The part of Christianity that I wanted to hold true to – pretty much everything that Jesus says and God’s love is a gift of grace for us is the fundamental part of Christianity. My issue isn’t with that – it is the way that I have encountered Christianity.
I raged against liturgy but that was against the very male centric liturgy, there is a whole female centred liturgy out that that I hadn’t even realised existed! There are a whole load of people who are creating this liturgy and working with it, challenging the idea that the Christian God is male.
I’ve learnt so much at Greenbelt! Not least of which is there are a lot of women’s stories hidden in the Bible and there are people out there who are dedicated to uncovering it – always remembering that translators have their own agendas.
I had always seen my practice, ALWAYS, as the Goddess and God were part of the single, all encompassing divine. That is always how my Pagan practice was and now I have decided to use God as a gender neutral term and use feminine descriptors for God a lot of the time too.
That makes me happy.
And I’ve also realised that being a Christian doesn’t have to be dull and boring and I can do my practice in the woods, create my own rituals and continue on with my much more joyful approach. Greenbelt really showed this to me.
So, where do I stand with the church now? I really don’t know. I don’t have a clear answer for that. But as soon as I posed on here that I was done with Christianity I had an unsettled feeling.
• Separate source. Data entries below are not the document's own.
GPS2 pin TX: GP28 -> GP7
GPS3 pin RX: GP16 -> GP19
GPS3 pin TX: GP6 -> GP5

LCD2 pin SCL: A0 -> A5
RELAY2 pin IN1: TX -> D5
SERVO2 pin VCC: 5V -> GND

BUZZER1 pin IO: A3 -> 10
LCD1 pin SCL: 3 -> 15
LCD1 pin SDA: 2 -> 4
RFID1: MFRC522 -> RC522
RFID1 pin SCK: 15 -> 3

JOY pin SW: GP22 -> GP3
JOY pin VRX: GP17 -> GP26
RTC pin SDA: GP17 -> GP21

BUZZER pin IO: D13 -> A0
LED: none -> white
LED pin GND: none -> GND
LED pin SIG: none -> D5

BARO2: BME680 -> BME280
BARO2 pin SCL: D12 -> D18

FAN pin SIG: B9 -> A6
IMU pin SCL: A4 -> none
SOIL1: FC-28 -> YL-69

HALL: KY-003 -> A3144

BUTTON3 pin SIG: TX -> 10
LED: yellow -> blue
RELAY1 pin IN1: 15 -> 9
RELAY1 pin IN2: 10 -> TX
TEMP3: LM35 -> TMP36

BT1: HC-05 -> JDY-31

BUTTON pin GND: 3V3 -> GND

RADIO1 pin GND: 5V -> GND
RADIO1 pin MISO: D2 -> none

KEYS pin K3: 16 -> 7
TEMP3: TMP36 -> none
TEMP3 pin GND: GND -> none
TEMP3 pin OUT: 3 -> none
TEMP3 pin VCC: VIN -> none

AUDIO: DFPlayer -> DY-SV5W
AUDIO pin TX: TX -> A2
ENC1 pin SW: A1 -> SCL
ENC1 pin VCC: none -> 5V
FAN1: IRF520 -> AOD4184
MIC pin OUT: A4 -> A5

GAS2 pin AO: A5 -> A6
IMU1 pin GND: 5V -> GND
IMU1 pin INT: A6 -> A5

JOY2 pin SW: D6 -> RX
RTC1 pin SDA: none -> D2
So, I guess I am a reluctant, heretical Christian. In fact I am claiming Christian Druid as a title for myself. I am doing the Order of Bards, Ovates and Druid course. Again, I started it ages ago and never continued. I’ve also signed up for Druid College and I am looking forward to seeing how everything comes together.
Do I claim to have all of the answers? Hell no. Will I change the label that I claim again in the future? Quite probably, I don’t have a clear path through all of this. Labels help us to identify fellow seekers, but also creates a huge amount of division and problems.
All I know is that I have to live my life devoted to the divine, that I am always seeking the best path to serve and worship for me.